Religious Duke students don't want to read lesbian graphic novel

Duke University's summer reading list included "Fun Home," a graphic novel about a lesbian who grows up with a closeted gay father.

With over 1,750 new students, the university said it would be impossible to find a book that would not offend someone.

Duke University’s assigned summer reading has sparked controversy among a number of incoming freshmen who believe the graphic novel violates their religious and moral beliefs.

The controversy began when incoming freshman, Brian Grasso, posted on the Duke Class of 2019 Facebook page that he would not be reading the graphic novel, Fun Home“because of the graphic visual depictions of sexuality.”

Although Grasso was the first to post on the graphic novel about a lesbian who grows up with a closeted gay father, the post soon sparked a lively discussion among future students.

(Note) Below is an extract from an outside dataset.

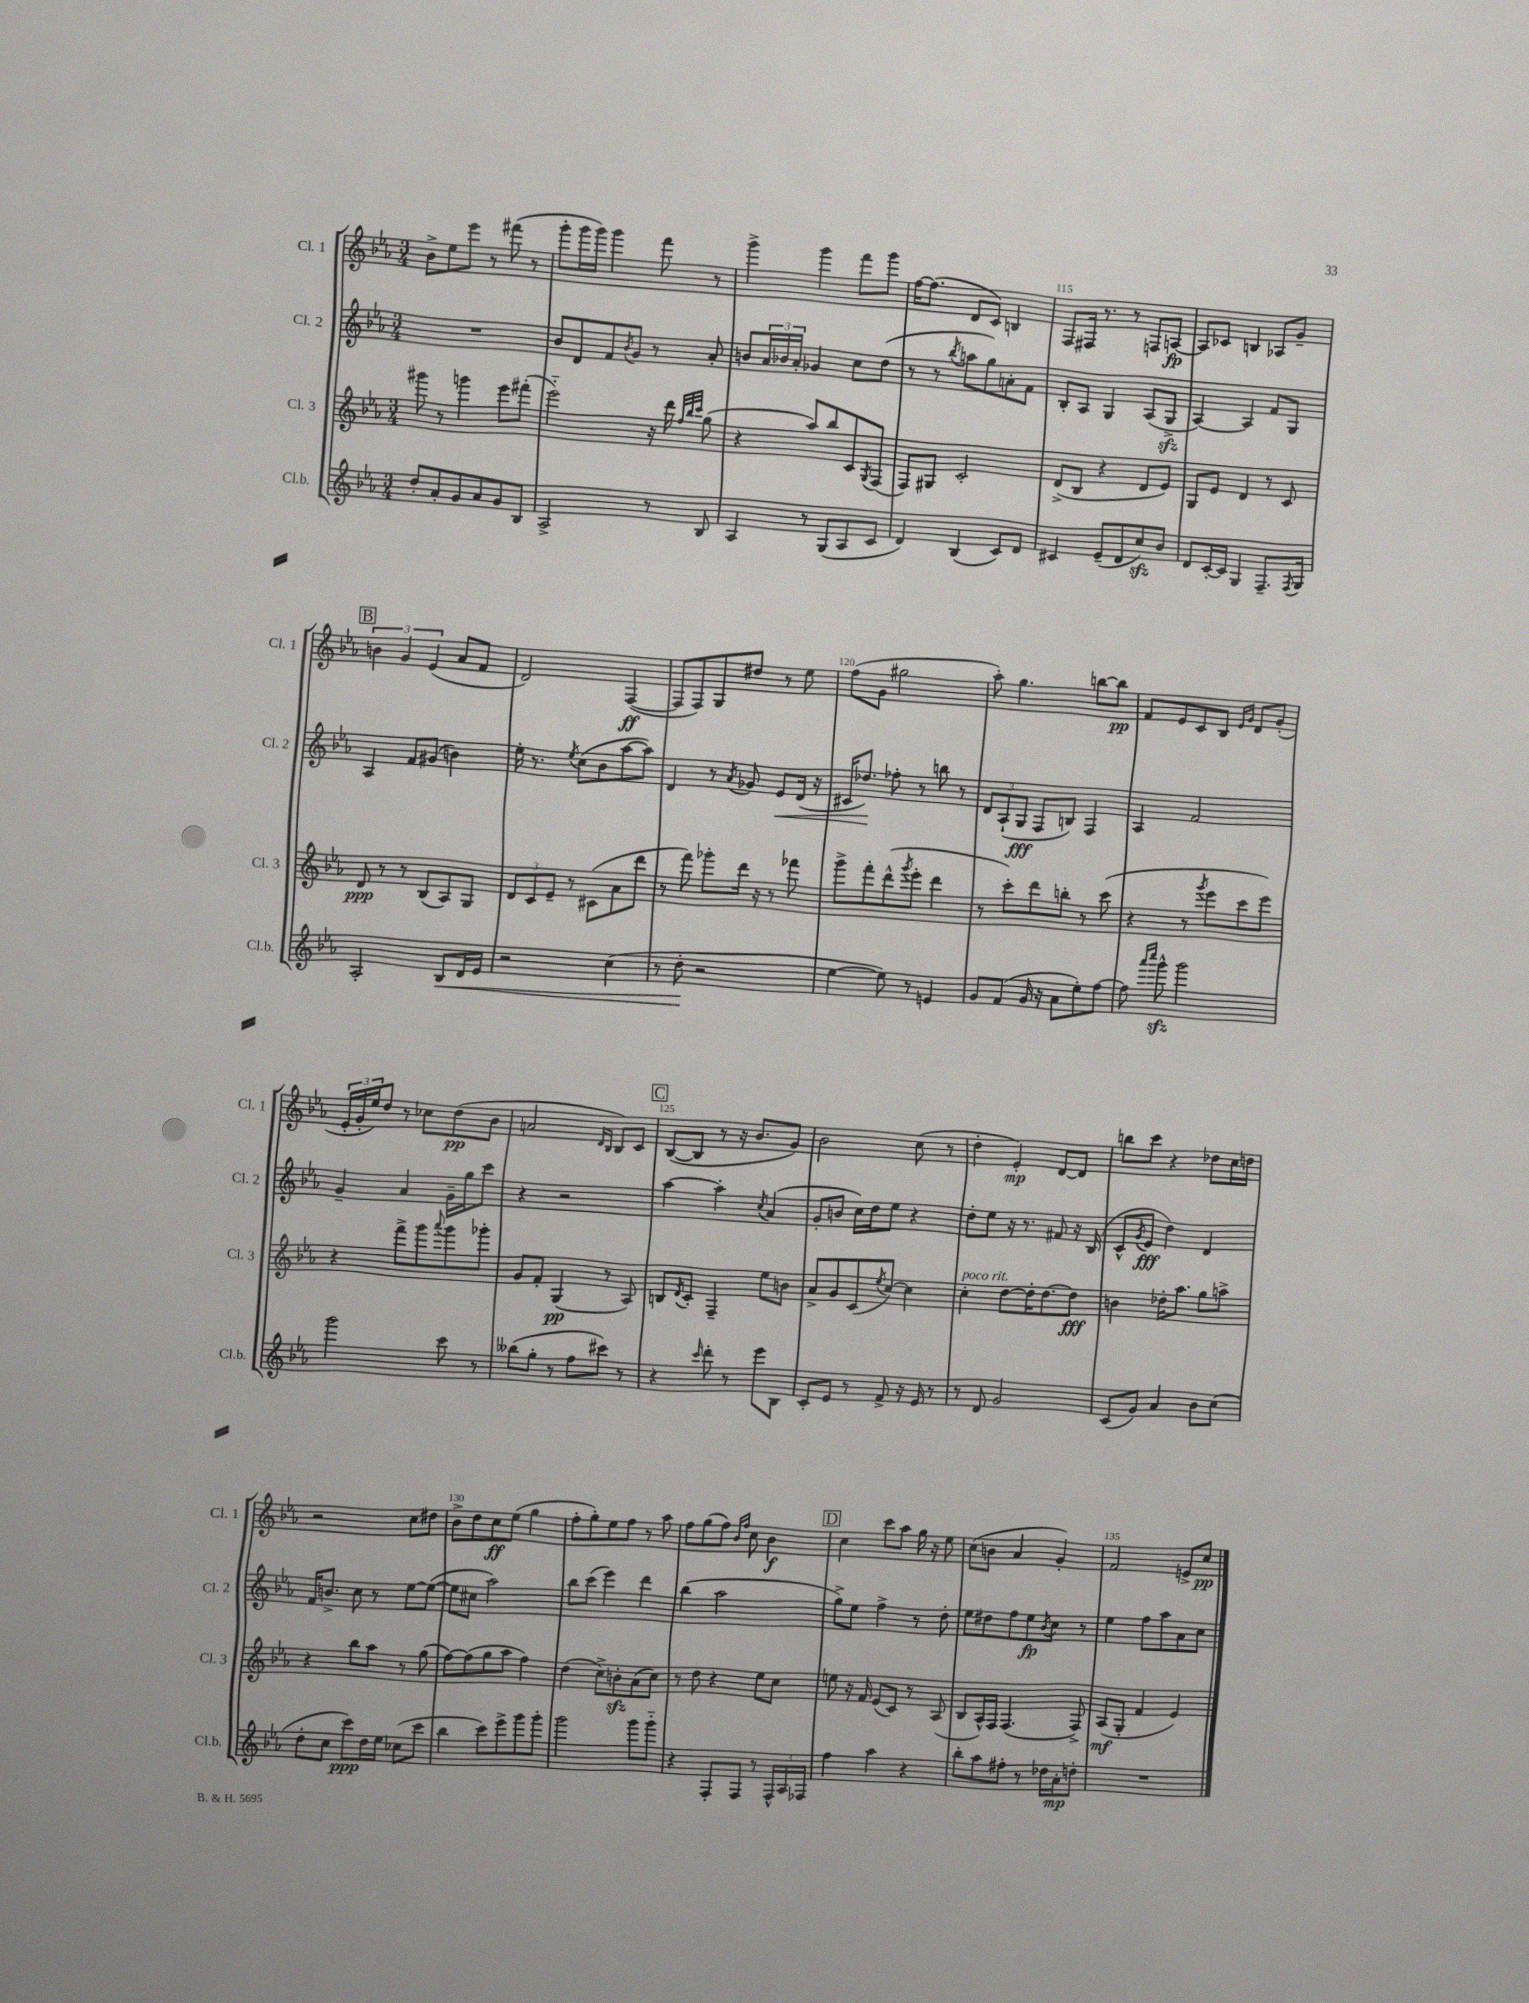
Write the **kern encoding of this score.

Fellow freshman Jeffrey Wubbenhorst echoed many of Grasso’s sentiments. In an email to The Chronicle, Duke’s independent newspaper, Wubbenhorst wrote that, “[t]he nature of Fun Home means that content that I might have consented to read in print now violates my conscience due to its pornographic nature.”

Another freshman, Elizabeth Snyder-Mounts also objected, writing on Facebook, “I thought to myself, ‘What kind of school am I going to?’”

Grasso’s post sparked a debate, generating multiple responses, including one from a 2013 alumnus who told Grasso to, “[o]pen your mind and step out of your religious bubble rather... I’m not sure how you got into my University with your closed-mindedness.”

Grasso says he objects to images of oral sex and naked women and the graphic novel’s flippant attitude toward sex . His choice to opt out of reading Fun Home, he said, “had nothing to do with the ideas that it presented.”

Grasso shared with Campus Reform his concern that the book would violate his sexual ethics which he says come from what he calls his “rational understanding of the Bible.”

The decision to post publicly about his refusal to read the book, Grasso says, came from a desire to comfort other Christians. He claims he has heard privately from more than twenty other students, many of whom are Christians, but that a Muslim student and a bisexual Buddhist are among those who said they were also encouraged by Grasso’s post.

Grasso said he is concerned about Duke’s attempt to mold its students into liberals, and believes the university should encourage conservatives to develop as individuals in order to promote diversity.

In response to the recent controversy, Duke released a statement in which it said that it would be impossible to find a book that would not offend someone.

“With a class of 1,750 new students from around the world, it would be impossible to find a single book that that did not challenge someone's way of thinking. We understand and respect that, but also hope that students will begin their time at Duke with open minds and a willingness to explore new ideas, whether they agree with them or not.”